**Task item**: Reproduce the text of every row below without any changes, and leave out the pictures.

**Supplied records**:
++++

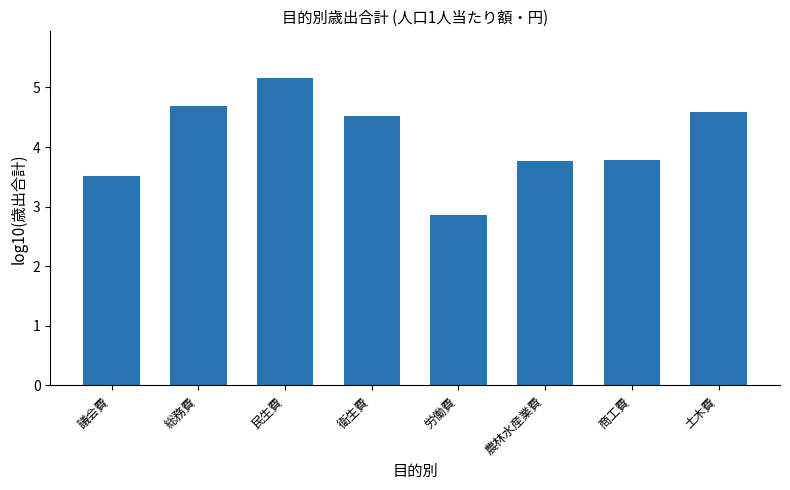

True or false: the data shows 1.3 at 議会費.

False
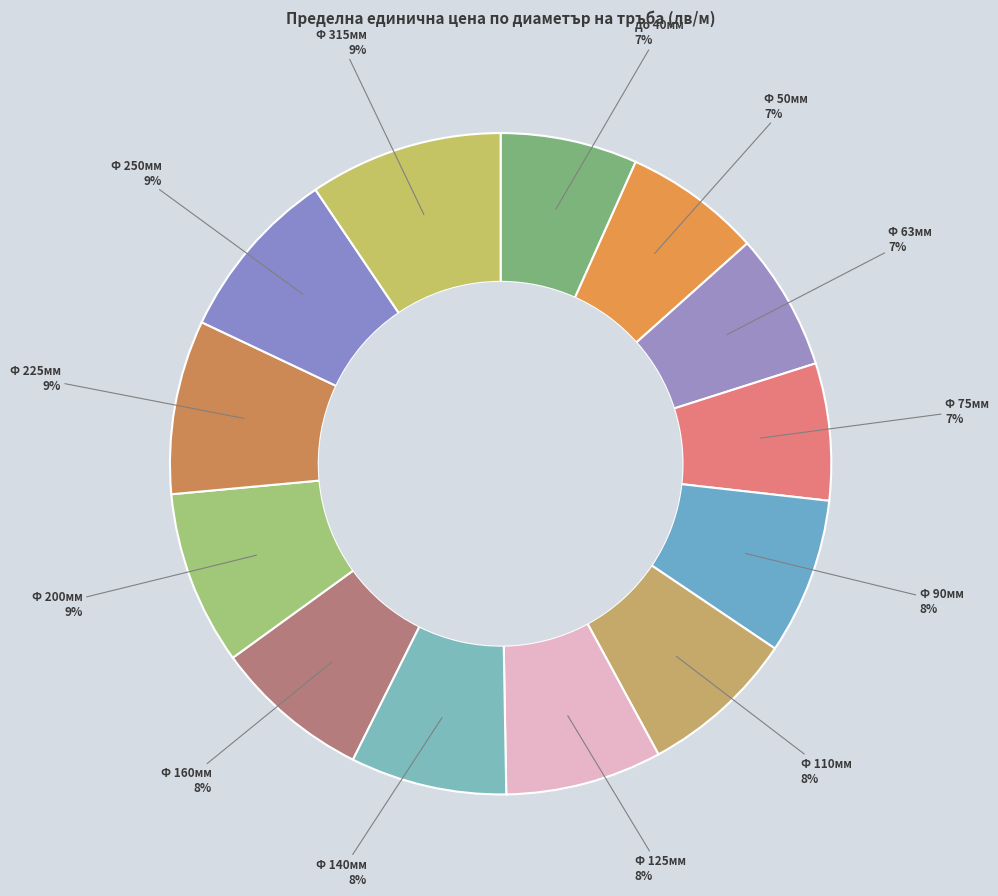

Do Ф 63мм and Ф 110мм together represent more than half of the pie?

No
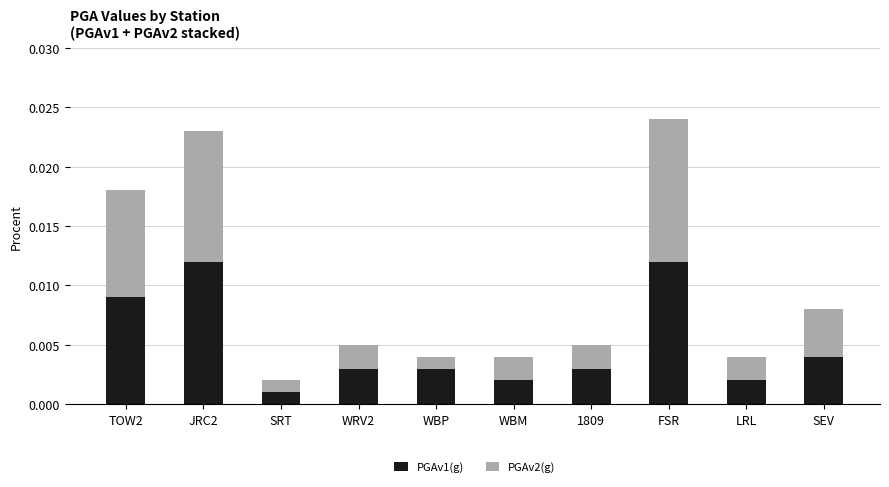

At which label does PGAv1(g) reach its minimum?

SRT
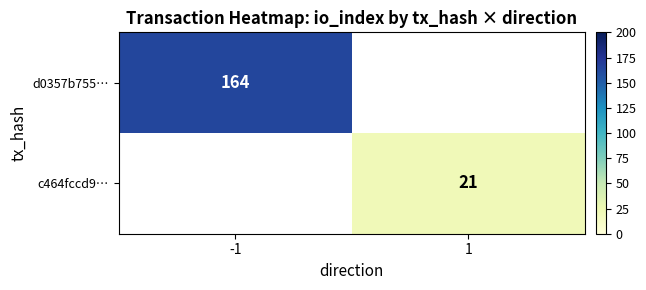

True or false: d0357b755… has a value of 215 at -1.

False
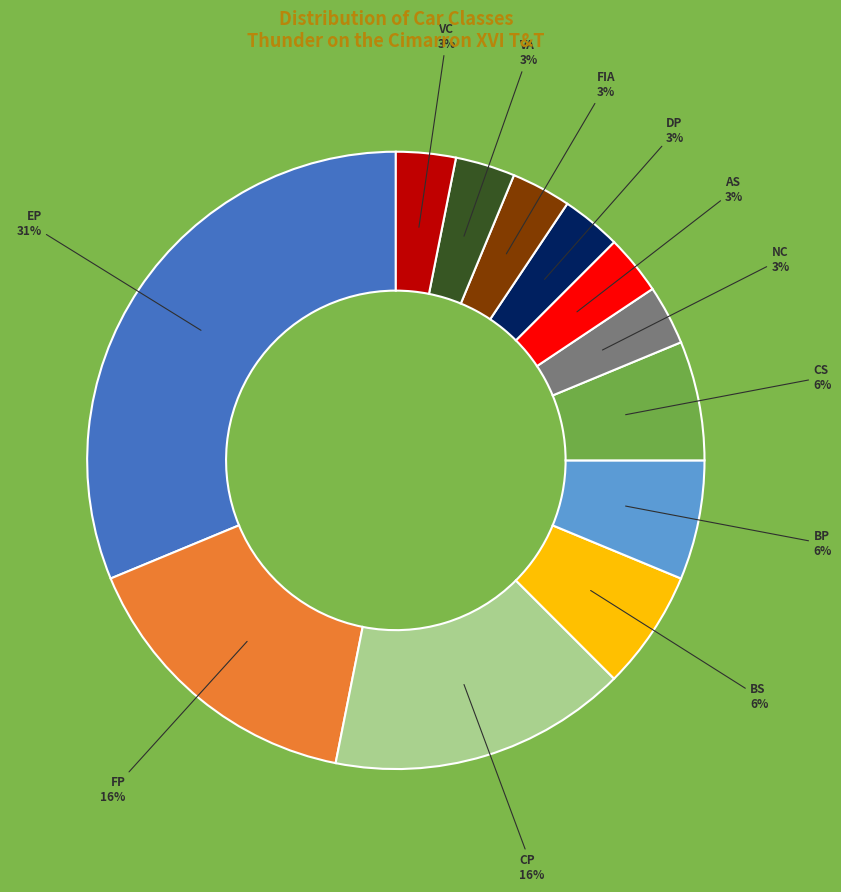

Between EP and AS, which is larger?

EP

++++

**Written solution**:
True or false: the data shows 1.3 at 議会費.

False

Do Ф 63мм and Ф 110мм together represent more than half of the pie?

No

At which label does PGAv1(g) reach its minimum?

SRT

True or false: d0357b755… has a value of 215 at -1.

False

Between EP and AS, which is larger?

EP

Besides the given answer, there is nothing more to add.